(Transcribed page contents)
· · · · ·
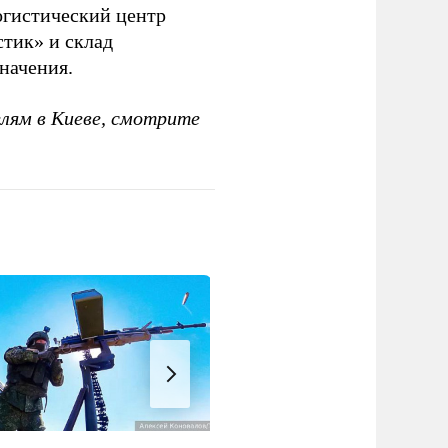
гистический центр
тик» и склад
начения.
елям в Киеве, смотрите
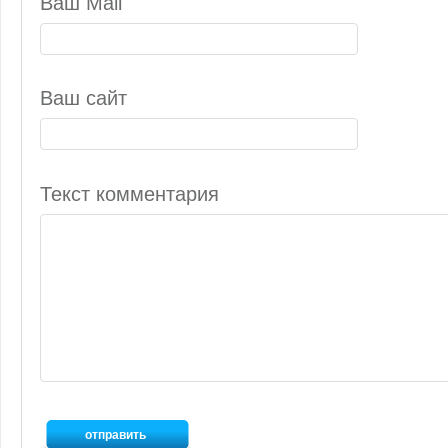
Ваш Mail
Ваш сайт
Текст комментария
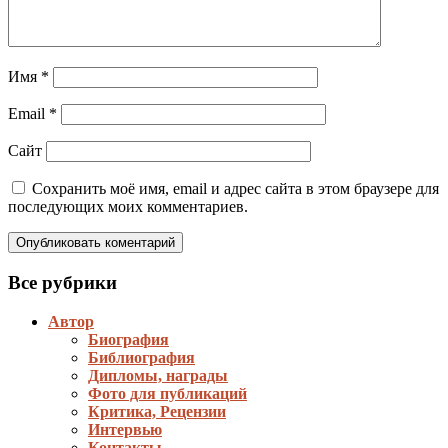
Имя
*
Email
*
Сайт
Сохранить моё имя, email и адрес сайта в этом браузере для
последующих моих комментариев.
Все рубрики
Автор
Биография
Библиография
Дипломы, награды
Фото для публикаций
Критика, Рецензии
Интервью
Контакты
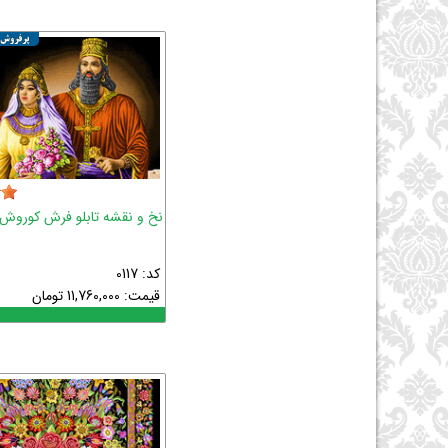
نخ و نقشه تابلو فرش کوروش و 
کد: 0117
قیمت:
11,760,000
تومان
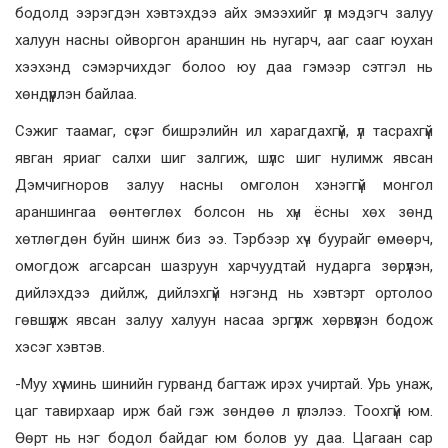
бодолд ээрэгдэн хэвтэхдээ айх эмээхийг үл мэдэгч залуу
халуун насны ойворгон араншин нь нугарч, ааг сааг юухан
хээхэнд сэмэрчихдэг болоо юу даа гэмээр сэтгэл нь
хөндүүрлэн байлаа.
Сэжиг таамаг, сүсэг бишрэлийн ил харагдахгүй, үл тасрахгүй
явган яриаг салхи шиг залгиж, шүлс шиг нулимж явсан
Дэмчигноров залуу насны омголон хэнэггүй монгол
араншингаа өөнтөглөх болсон нь хүн ёсны хөх зөнд
хөтлөгдөн буйн шинж биз ээ. Тэрбээр хүч буурайг өмөөрч,
омогдож агсарсан шазруун харчуудтай нударга зөрүүлэн,
дийлэхдээ дийлж, дийлэхгүй нэгэнд нь хэвтэрт ортолоо
гөвшүүлж явсан залуу халуун насаа эргүүлж хөрвүүлэн бодож
хэсэг хэвтэв.
-Муу хүү минь шинийн гурванд багтаж ирэх учиртай. Урь унаж,
цаг тавирхаар ирж бай гэж зөндөө л үглэлээ. Тоохгүй юм.
Өөрт нь нэг бодол байдаг юм болов уу даа. Цагаан сар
· · · · ·
The data above must be written out again word for word, without its pictures.

гистический центр
тик» и склад
начения.
елям в Киеве, смотрите
Ваш Mail
Ваш сайт
Текст комментария
Имя
*
Email
*
Сайт
Сохранить моё имя, email и адрес сайта в этом браузере для
последующих моих комментариев.
Все рубрики
Автор
Биография
Библиография
Дипломы, награды
Фото для публикаций
Критика, Рецензии
Интервью
Контакты
نخ و نقشه تابلو فرش کوروش و 
کد: 0117
قیمت:
11,760,000
تومان
бодолд ээрэгдэн хэвтэхдээ айх эмээхийг үл мэдэгч залуу
халуун насны ойворгон араншин нь нугарч, ааг сааг юухан
хээхэнд сэмэрчихдэг болоо юу даа гэмээр сэтгэл нь
хөндүүрлэн байлаа.
Сэжиг таамаг, сүсэг бишрэлийн ил харагдахгүй, үл тасрахгүй
явган яриаг салхи шиг залгиж, шүлс шиг нулимж явсан
Дэмчигноров залуу насны омголон хэнэггүй монгол
араншингаа өөнтөглөх болсон нь хүн ёсны хөх зөнд
хөтлөгдөн буйн шинж биз ээ. Тэрбээр хүч буурайг өмөөрч,
омогдож агсарсан шазруун харчуудтай нударга зөрүүлэн,
дийлэхдээ дийлж, дийлэхгүй нэгэнд нь хэвтэрт ортолоо
гөвшүүлж явсан залуу халуун насаа эргүүлж хөрвүүлэн бодож
хэсэг хэвтэв.
-Муу хүү минь шинийн гурванд багтаж ирэх учиртай. Урь унаж,
цаг тавирхаар ирж бай гэж зөндөө л үглэлээ. Тоохгүй юм.
Өөрт нь нэг бодол байдаг юм болов уу даа. Цагаан сар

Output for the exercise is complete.